[Saved data entries]
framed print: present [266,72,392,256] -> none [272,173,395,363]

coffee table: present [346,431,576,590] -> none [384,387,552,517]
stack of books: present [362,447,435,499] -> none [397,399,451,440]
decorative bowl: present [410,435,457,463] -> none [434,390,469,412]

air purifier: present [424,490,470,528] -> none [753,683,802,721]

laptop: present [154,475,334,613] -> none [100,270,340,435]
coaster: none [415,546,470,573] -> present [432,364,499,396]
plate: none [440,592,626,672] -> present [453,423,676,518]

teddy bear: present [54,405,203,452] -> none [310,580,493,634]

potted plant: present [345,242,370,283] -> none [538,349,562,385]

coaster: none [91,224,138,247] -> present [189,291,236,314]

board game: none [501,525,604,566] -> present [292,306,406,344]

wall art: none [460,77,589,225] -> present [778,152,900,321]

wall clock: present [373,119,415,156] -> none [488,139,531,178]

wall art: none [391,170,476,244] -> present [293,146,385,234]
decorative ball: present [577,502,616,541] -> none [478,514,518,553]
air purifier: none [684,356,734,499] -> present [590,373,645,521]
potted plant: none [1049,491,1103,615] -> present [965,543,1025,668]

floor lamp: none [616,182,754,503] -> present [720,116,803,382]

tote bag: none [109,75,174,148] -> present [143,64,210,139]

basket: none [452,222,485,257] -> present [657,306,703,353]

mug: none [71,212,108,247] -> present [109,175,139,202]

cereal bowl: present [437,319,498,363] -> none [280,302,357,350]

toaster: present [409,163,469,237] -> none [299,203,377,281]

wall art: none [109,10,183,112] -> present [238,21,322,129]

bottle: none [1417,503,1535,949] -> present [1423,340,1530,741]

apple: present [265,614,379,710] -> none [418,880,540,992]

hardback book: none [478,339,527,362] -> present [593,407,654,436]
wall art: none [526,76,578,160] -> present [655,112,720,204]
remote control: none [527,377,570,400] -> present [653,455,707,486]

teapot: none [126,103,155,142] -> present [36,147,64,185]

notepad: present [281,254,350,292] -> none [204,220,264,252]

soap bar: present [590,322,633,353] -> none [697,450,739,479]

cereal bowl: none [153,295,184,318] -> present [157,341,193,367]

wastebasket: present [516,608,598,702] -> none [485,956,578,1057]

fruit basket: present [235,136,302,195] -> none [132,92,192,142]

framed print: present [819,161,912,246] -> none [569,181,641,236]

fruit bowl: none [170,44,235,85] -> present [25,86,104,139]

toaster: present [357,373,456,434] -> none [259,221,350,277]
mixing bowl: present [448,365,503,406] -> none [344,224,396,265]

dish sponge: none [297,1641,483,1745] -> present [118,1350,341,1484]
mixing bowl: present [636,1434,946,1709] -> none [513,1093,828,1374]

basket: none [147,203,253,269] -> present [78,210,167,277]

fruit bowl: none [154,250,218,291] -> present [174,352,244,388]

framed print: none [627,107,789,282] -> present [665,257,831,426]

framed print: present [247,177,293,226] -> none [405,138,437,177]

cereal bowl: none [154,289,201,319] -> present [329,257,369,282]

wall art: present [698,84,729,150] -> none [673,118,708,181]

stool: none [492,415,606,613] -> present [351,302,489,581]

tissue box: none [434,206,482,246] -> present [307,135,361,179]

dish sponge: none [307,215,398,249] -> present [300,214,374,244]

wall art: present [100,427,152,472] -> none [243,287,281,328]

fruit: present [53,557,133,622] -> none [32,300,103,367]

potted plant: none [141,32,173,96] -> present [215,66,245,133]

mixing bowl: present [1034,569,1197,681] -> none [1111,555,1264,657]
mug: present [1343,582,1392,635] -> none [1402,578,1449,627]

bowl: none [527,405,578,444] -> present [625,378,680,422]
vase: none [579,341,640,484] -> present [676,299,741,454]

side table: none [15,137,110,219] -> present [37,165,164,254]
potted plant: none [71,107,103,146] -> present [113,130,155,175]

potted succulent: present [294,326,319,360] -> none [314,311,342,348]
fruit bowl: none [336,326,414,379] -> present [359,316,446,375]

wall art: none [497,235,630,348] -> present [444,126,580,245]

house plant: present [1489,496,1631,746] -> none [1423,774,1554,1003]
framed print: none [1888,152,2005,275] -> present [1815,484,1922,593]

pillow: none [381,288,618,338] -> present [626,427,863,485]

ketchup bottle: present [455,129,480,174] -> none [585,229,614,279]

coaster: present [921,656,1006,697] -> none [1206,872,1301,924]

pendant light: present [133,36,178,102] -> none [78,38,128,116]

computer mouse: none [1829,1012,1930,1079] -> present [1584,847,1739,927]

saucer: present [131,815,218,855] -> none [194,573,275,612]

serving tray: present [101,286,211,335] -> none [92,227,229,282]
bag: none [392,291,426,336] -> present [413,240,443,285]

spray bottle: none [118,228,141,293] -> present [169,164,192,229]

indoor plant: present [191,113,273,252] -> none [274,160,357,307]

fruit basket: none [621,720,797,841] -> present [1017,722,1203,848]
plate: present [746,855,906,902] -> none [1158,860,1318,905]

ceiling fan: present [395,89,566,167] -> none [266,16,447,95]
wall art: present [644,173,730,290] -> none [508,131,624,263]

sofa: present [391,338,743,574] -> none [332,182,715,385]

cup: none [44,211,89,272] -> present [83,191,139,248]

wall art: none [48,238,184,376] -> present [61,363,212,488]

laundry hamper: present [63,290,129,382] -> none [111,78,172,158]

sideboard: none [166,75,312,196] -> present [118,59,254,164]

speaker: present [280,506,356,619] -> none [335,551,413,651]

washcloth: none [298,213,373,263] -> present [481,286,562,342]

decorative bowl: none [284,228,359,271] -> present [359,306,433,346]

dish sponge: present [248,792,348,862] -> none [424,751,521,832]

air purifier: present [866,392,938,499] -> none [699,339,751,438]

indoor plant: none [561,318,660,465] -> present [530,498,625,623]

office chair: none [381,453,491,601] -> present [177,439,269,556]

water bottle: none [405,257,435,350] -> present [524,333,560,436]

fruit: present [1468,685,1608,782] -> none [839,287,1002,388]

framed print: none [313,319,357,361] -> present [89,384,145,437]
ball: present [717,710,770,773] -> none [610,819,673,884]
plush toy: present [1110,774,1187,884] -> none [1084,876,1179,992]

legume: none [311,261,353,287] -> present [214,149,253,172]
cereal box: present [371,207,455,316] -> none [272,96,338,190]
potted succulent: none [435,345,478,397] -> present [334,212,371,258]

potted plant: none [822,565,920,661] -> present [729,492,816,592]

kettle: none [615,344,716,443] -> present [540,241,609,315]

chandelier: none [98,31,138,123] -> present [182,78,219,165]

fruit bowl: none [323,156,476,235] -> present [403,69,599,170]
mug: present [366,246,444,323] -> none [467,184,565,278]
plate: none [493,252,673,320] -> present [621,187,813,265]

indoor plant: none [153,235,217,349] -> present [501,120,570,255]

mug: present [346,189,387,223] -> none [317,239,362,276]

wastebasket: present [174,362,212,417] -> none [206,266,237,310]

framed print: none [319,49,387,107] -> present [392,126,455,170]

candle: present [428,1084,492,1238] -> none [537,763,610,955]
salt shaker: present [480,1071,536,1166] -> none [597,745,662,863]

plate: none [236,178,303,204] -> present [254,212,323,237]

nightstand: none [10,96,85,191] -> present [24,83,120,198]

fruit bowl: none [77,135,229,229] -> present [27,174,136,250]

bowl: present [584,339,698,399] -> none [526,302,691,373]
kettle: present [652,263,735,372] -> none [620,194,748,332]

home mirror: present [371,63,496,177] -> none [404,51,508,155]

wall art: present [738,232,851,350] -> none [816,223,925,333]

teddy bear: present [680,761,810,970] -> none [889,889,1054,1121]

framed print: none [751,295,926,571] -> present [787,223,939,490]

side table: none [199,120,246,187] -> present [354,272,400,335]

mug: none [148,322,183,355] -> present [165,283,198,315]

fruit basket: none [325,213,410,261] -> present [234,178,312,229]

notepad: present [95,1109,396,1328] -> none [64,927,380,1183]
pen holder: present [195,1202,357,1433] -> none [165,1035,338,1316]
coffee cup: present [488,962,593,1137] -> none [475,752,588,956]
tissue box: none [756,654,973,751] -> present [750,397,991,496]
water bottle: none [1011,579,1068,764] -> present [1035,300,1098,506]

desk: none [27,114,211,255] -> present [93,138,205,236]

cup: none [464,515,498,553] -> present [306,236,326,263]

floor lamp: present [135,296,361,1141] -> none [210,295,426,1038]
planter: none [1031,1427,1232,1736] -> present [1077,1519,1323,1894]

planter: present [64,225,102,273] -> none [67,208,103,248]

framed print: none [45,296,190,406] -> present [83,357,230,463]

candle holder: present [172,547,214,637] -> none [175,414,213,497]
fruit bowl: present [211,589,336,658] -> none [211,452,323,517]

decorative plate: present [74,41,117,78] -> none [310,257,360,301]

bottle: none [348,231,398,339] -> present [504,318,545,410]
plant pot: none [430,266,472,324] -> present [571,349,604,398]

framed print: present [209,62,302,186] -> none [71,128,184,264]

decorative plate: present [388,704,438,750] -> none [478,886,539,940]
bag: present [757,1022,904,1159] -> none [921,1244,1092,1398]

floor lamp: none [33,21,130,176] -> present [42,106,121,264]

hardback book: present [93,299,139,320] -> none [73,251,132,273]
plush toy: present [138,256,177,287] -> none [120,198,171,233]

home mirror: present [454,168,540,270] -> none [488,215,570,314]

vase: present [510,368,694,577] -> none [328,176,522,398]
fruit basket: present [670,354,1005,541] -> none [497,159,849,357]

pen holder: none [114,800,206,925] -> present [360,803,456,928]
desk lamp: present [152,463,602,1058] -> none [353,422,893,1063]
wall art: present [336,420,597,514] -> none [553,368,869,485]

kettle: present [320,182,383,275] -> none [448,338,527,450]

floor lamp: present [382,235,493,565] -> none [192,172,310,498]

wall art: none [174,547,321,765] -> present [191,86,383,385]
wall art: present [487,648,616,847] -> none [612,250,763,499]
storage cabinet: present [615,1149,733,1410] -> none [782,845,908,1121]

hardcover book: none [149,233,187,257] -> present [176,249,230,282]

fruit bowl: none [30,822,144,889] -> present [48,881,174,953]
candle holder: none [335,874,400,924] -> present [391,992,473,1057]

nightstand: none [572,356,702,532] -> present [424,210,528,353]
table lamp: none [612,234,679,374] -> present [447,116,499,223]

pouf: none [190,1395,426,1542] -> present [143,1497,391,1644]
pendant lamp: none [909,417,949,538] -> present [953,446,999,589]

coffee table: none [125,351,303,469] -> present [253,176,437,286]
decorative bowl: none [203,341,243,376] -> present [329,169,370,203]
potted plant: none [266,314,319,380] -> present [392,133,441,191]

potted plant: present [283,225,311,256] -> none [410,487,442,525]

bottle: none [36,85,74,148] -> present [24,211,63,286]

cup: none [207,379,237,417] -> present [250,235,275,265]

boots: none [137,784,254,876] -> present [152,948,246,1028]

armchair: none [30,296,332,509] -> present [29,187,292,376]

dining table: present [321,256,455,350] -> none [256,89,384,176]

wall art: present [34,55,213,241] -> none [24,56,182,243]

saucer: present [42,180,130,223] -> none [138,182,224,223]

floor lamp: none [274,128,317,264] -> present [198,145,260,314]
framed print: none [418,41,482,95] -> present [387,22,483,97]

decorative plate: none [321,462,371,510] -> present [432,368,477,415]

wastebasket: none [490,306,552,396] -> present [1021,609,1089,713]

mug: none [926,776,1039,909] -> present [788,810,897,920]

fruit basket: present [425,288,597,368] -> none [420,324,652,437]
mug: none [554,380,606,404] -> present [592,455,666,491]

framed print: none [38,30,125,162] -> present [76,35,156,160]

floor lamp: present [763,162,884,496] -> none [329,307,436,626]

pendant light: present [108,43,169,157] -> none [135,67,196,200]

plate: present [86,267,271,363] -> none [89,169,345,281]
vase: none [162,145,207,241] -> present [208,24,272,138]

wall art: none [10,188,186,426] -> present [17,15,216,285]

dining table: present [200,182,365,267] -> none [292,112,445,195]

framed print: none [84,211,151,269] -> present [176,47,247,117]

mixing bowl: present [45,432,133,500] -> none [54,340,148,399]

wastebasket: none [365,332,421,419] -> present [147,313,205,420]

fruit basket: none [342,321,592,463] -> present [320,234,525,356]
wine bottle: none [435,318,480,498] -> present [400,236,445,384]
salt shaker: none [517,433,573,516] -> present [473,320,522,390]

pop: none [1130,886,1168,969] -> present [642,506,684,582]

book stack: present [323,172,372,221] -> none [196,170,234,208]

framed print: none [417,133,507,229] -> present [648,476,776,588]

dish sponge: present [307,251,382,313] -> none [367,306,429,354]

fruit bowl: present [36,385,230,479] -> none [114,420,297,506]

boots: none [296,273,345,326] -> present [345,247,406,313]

To do:
Your answer should be the lines above, from the line containing "teddy bear: present [680,761,810,970]" up to and including the line containing "pen holder: present", reproduced exactly and with nothing else.

Answer for the task:
teddy bear: present [680,761,810,970] -> none [889,889,1054,1121]

framed print: none [751,295,926,571] -> present [787,223,939,490]

side table: none [199,120,246,187] -> present [354,272,400,335]

mug: none [148,322,183,355] -> present [165,283,198,315]

fruit basket: none [325,213,410,261] -> present [234,178,312,229]

notepad: present [95,1109,396,1328] -> none [64,927,380,1183]
pen holder: present [195,1202,357,1433] -> none [165,1035,338,1316]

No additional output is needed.